Supplied entries –
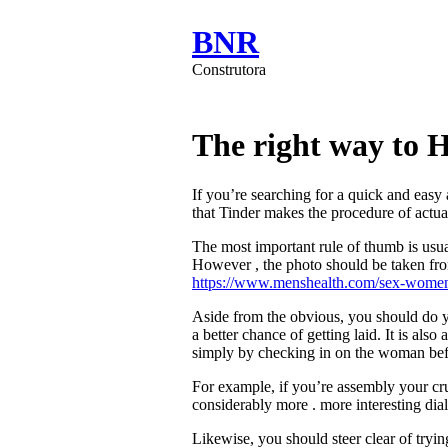
BNR
Construtora
The right way to 
If you’re searching for a quick and easy
that Tinder makes the procedure of actual
The most important rule of thumb is usual
However , the photo should be taken from
https://www.menshealth.com/sex-women
Aside from the obvious, you should do y
a better chance of getting laid. It is al
simply by checking in on the woman befo
For example, if you’re assembly your crus
considerably more . more interesting dia
Likewise, you should steer clear of tryin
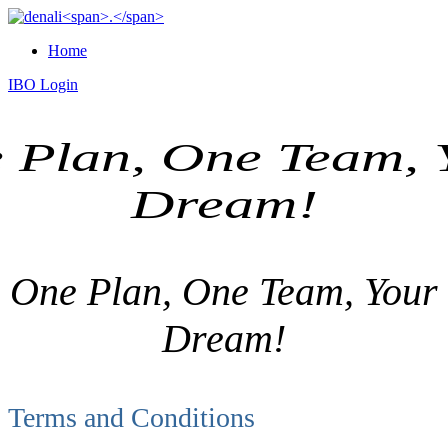
Home
IBO Login
 Plan, One Team, 
Dream!
One Plan, One Team, Your
Dream!
Terms and Conditions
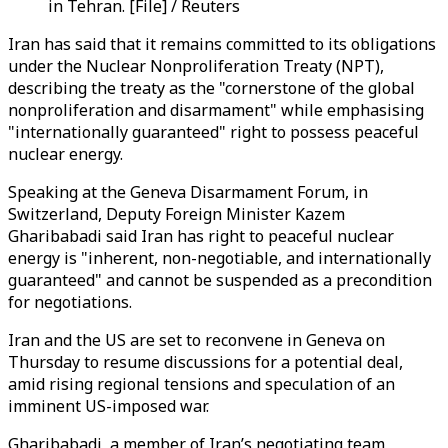
in Tehran. [File] / Reuters
Iran has said that it remains committed to its obligations
under the Nuclear Nonproliferation Treaty (NPT),
describing the treaty as the "cornerstone of the global
nonproliferation and disarmament" while emphasising
"internationally guaranteed" right to possess peaceful
nuclear energy.
Speaking at the Geneva Disarmament Forum, in
Switzerland, Deputy Foreign Minister Kazem
Gharibabadi said Iran has right to peaceful nuclear
energy is "inherent, non-negotiable, and internationally
guaranteed" and cannot be suspended as a precondition
for negotiations.
Iran and the US are set to reconvene in Geneva on
Thursday to resume discussions for a potential deal,
amid rising regional tensions and speculation of an
imminent US-imposed war.
Gharibabadi, a member of Iran’s negotiating team,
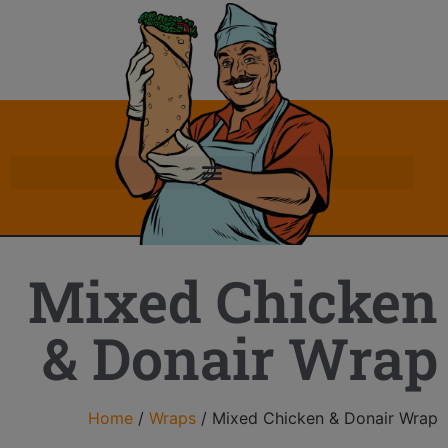
Mixed Chicken
& Donair Wrap
Home
/
Wraps
/ Mixed Chicken & Donair Wrap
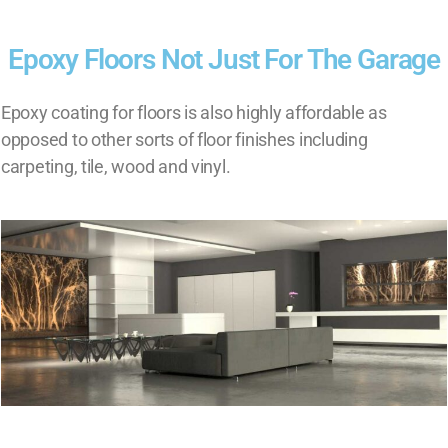
Epoxy Floors Not Just For The Garage
Epoxy coating for floors is also highly affordable as
opposed to other sorts of floor finishes including
carpeting, tile, wood and vinyl.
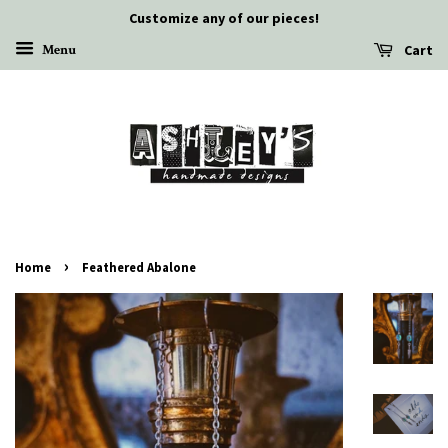
Customize any of our pieces!
Cart
Menu
›
Home
Feathered Abalone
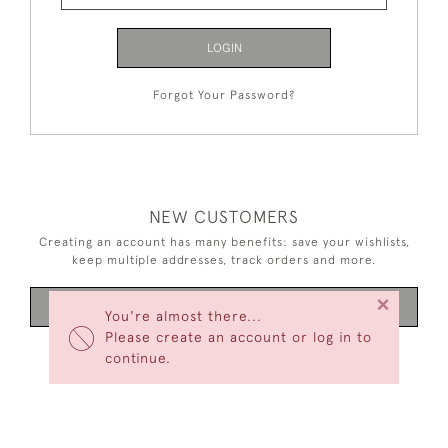
LOGIN
Forgot Your Password?
NEW CUSTOMERS
Creating an account has many benefits: save your wishlists,
keep multiple addresses, track orders and more.
×
CREATE AN ACCOUNT
You're almost there...
Please create an account or log in to
continue.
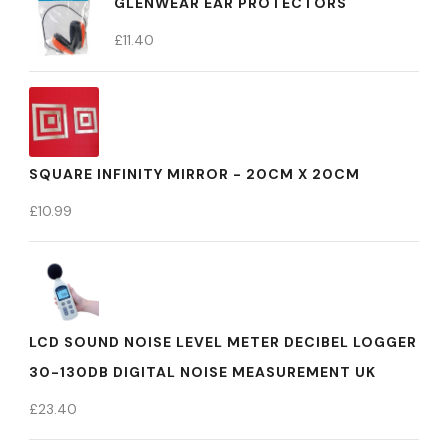
GLENWEAR EAR PROTECTORS
£
11.40
SQUARE INFINITY MIRROR - 20CM X 20CM
£
10.99
LCD SOUND NOISE LEVEL METER DECIBEL LOGGER
30-130DB DIGITAL NOISE MEASUREMENT UK
£
23.40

Exercise brief – An exact copy of the entries, minus the pictures, is what to return.

Response area –
BNR
Construtora
The right way to 
If you’re searching for a quick and easy
that Tinder makes the procedure of actual
The most important rule of thumb is usual
However , the photo should be taken from
https://www.menshealth.com/sex-women
Aside from the obvious, you should do y
a better chance of getting laid. It is al
simply by checking in on the woman befo
For example, if you’re assembly your crus
considerably more . more interesting dia
Likewise, you should steer clear of tryin
Home
IBO Login
 Plan, One Team, 
Dream!
One Plan, One Team, Your
Dream!
Terms and Conditions
in Tehran. [File] / Reuters
Iran has said that it remains committed to its obligations
under the Nuclear Nonproliferation Treaty (NPT),
describing the treaty as the "cornerstone of the global
nonproliferation and disarmament" while emphasising
"internationally guaranteed" right to possess peaceful
nuclear energy.
Speaking at the Geneva Disarmament Forum, in
Switzerland, Deputy Foreign Minister Kazem
Gharibabadi said Iran has right to peaceful nuclear
energy is "inherent, non-negotiable, and internationally
guaranteed" and cannot be suspended as a precondition
for negotiations.
Iran and the US are set to reconvene in Geneva on
Thursday to resume discussions for a potential deal,
amid rising regional tensions and speculation of an
imminent US-imposed war.
Gharibabadi, a member of Iran’s negotiating team,
Mixed Chicken
& Donair Wrap
Home
/
Wraps
/ Mixed Chicken & Donair Wrap
Epoxy Floors Not Just For The Garage
Epoxy coating for floors is also highly affordable as
opposed to other sorts of floor finishes including
carpeting, tile, wood and vinyl.
Customize any of our pieces!
Cart
Menu
›
Home
Feathered Abalone
LOGIN
Forgot Your Password?
NEW CUSTOMERS
Creating an account has many benefits: save your wishlists,
keep multiple addresses, track orders and more.
×
CREATE AN ACCOUNT
You're almost there...
Please create an account or log in to
continue.
GLENWEAR EAR PROTECTORS
£
11.40
SQUARE INFINITY MIRROR - 20CM X 20CM
£
10.99
LCD SOUND NOISE LEVEL METER DECIBEL LOGGER
30-130DB DIGITAL NOISE MEASUREMENT UK
£
23.40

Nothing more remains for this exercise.